Given request:
Reproduce the entries below word for word, from the line containing "State the time this clock shows, e.g. **4:37:16**" down to the line containing "Ans: **7:39:08**", including both of those lines. Leave out the pictures.

Data provided:

────────────────────

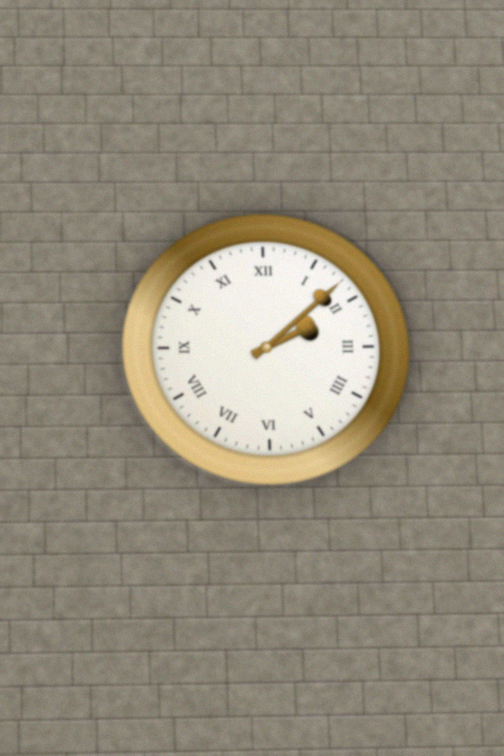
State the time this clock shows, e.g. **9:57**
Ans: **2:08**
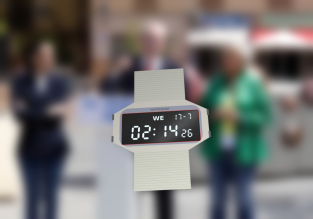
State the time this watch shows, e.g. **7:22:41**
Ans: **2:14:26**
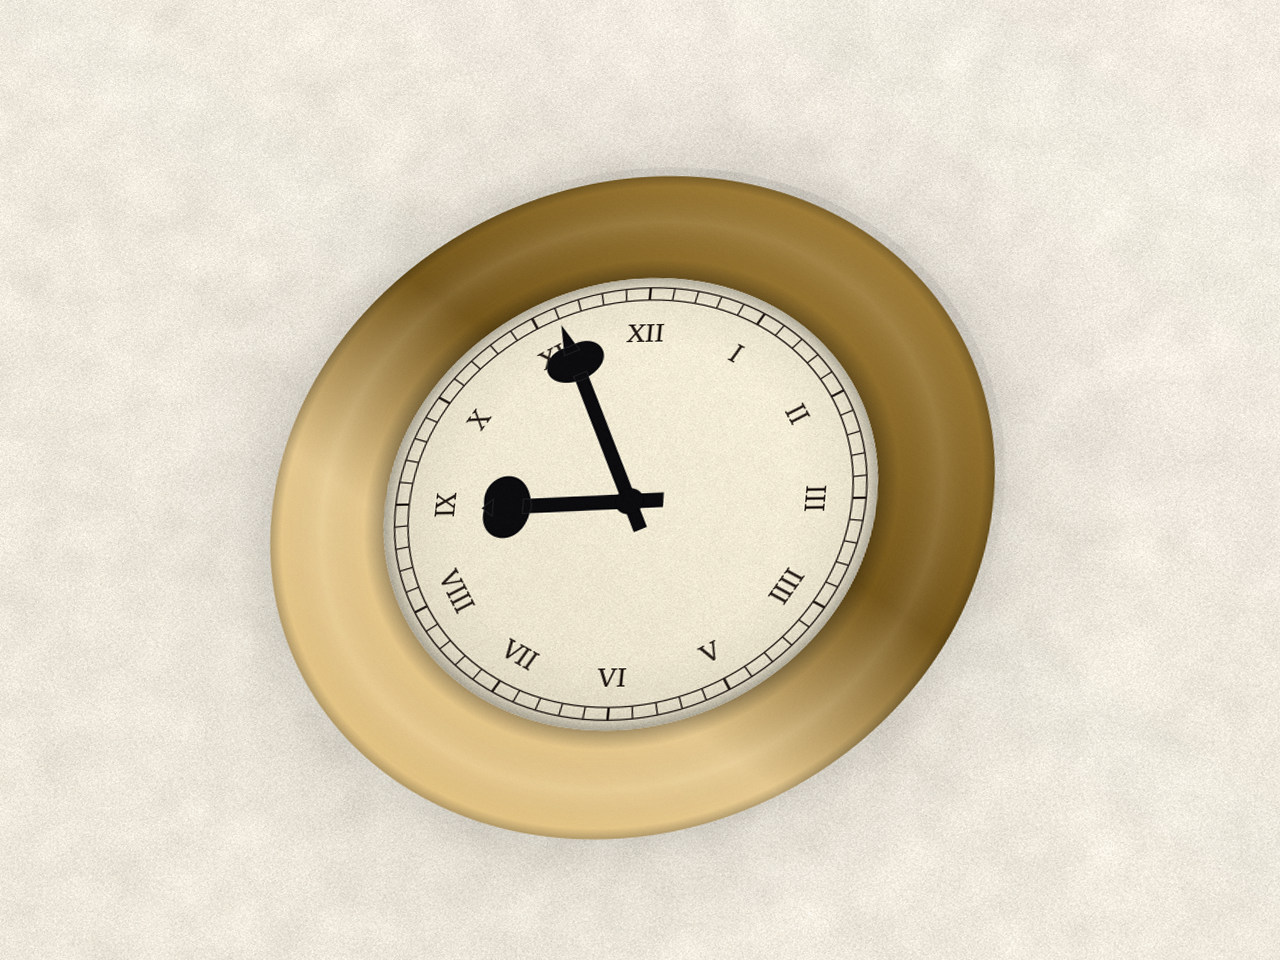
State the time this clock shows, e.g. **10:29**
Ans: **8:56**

────────────────────

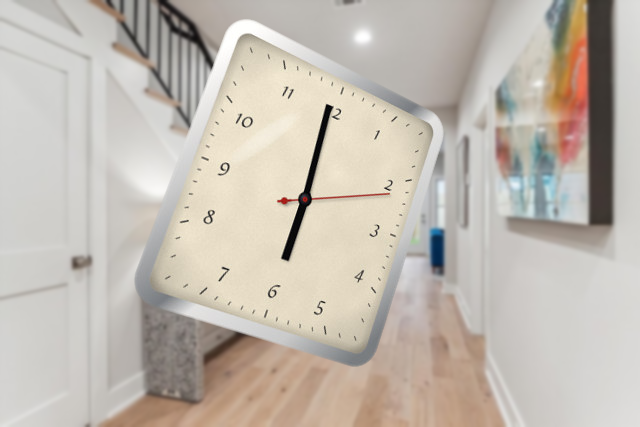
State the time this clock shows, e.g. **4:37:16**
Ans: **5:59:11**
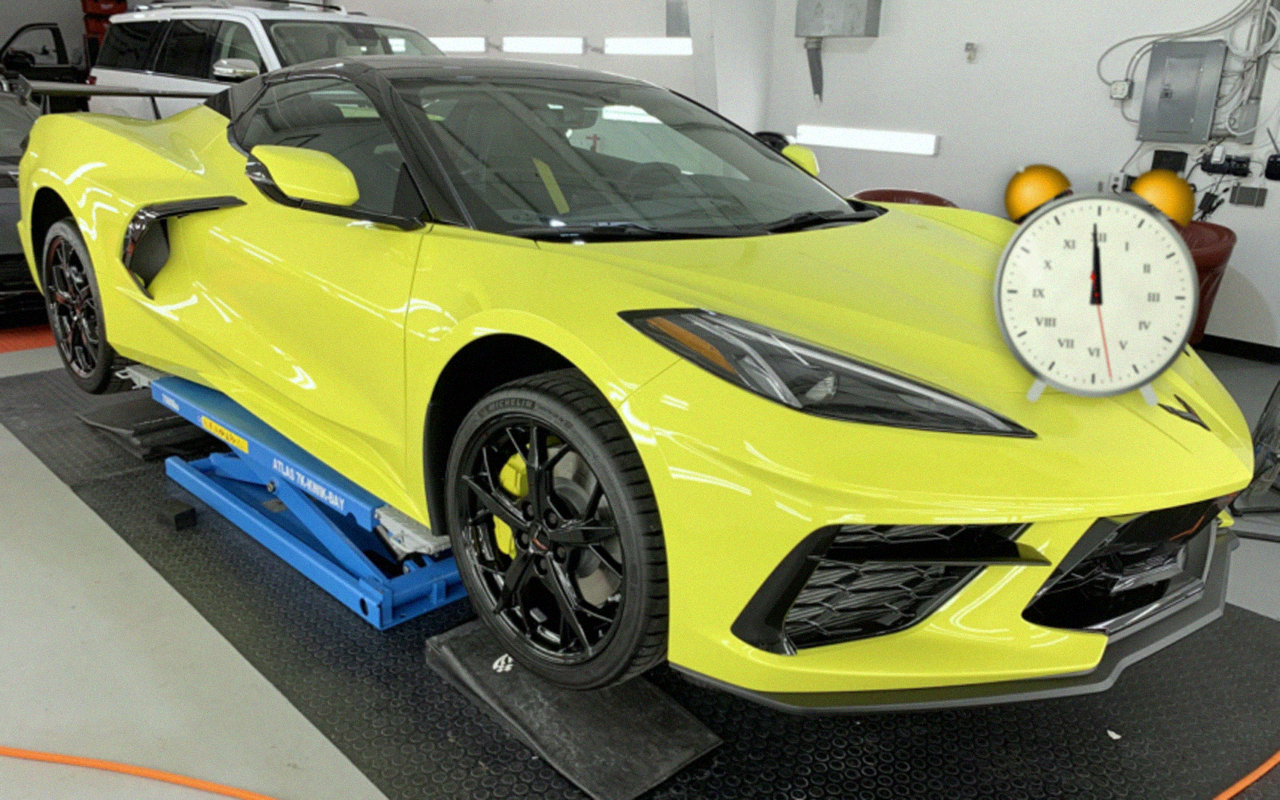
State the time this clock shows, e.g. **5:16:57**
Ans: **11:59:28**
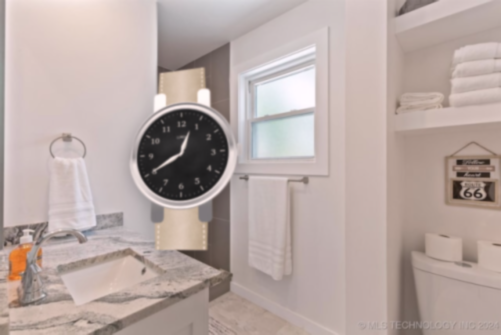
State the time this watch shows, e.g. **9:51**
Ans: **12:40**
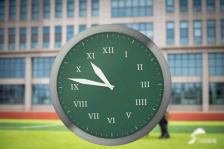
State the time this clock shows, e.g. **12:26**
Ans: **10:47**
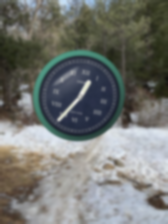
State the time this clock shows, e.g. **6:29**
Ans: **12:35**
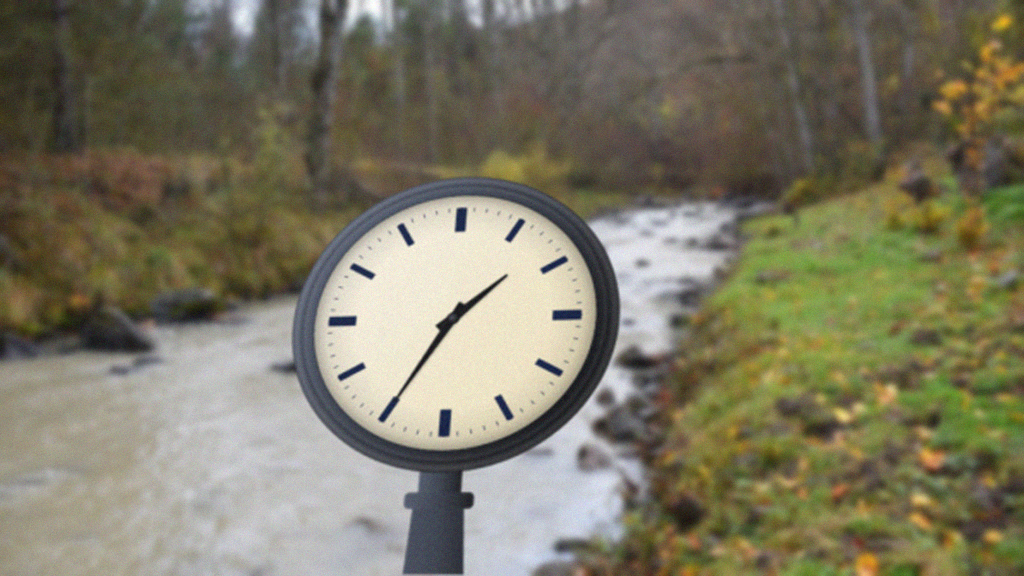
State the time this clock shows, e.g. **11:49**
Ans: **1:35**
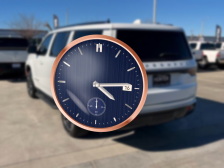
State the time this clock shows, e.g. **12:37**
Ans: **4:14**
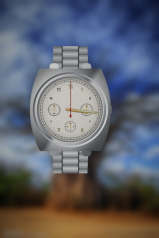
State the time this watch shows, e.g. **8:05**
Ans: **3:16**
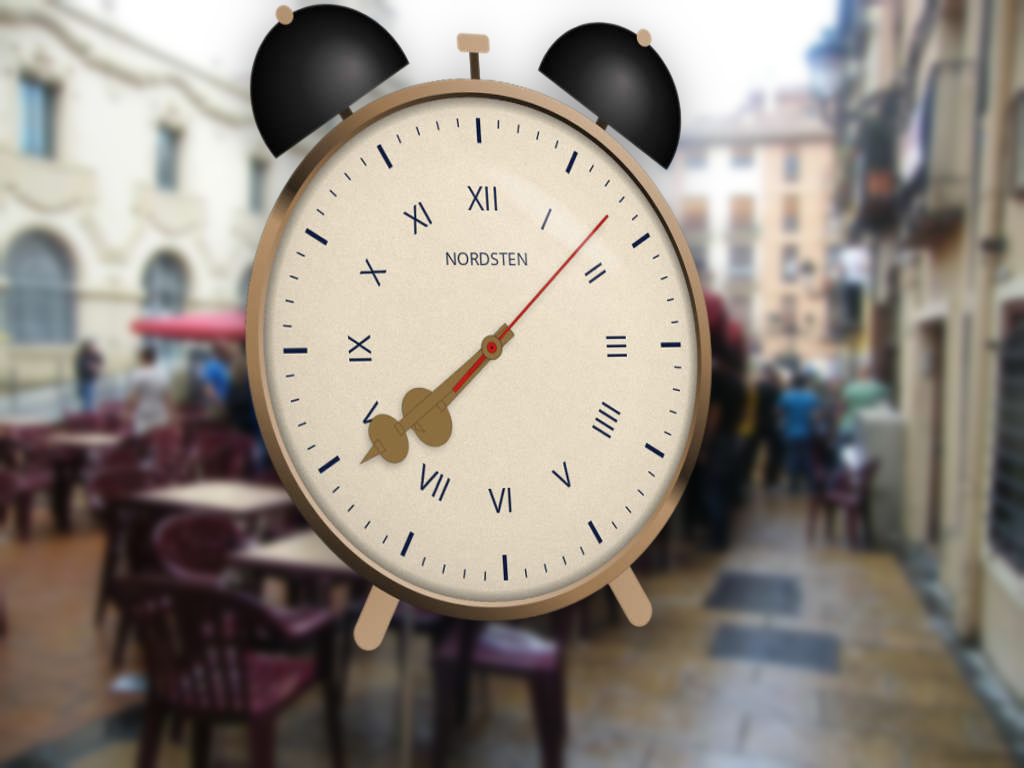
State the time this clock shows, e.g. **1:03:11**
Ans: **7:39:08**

────────────────────

Expected answer:
State the time this clock shows, e.g. **4:37:16**
Ans: **5:59:11**
State the time this clock shows, e.g. **5:16:57**
Ans: **11:59:28**
State the time this watch shows, e.g. **9:51**
Ans: **12:40**
State the time this clock shows, e.g. **12:26**
Ans: **10:47**
State the time this clock shows, e.g. **6:29**
Ans: **12:35**
State the time this clock shows, e.g. **11:49**
Ans: **1:35**
State the time this clock shows, e.g. **12:37**
Ans: **4:14**
State the time this watch shows, e.g. **8:05**
Ans: **3:16**
State the time this clock shows, e.g. **1:03:11**
Ans: **7:39:08**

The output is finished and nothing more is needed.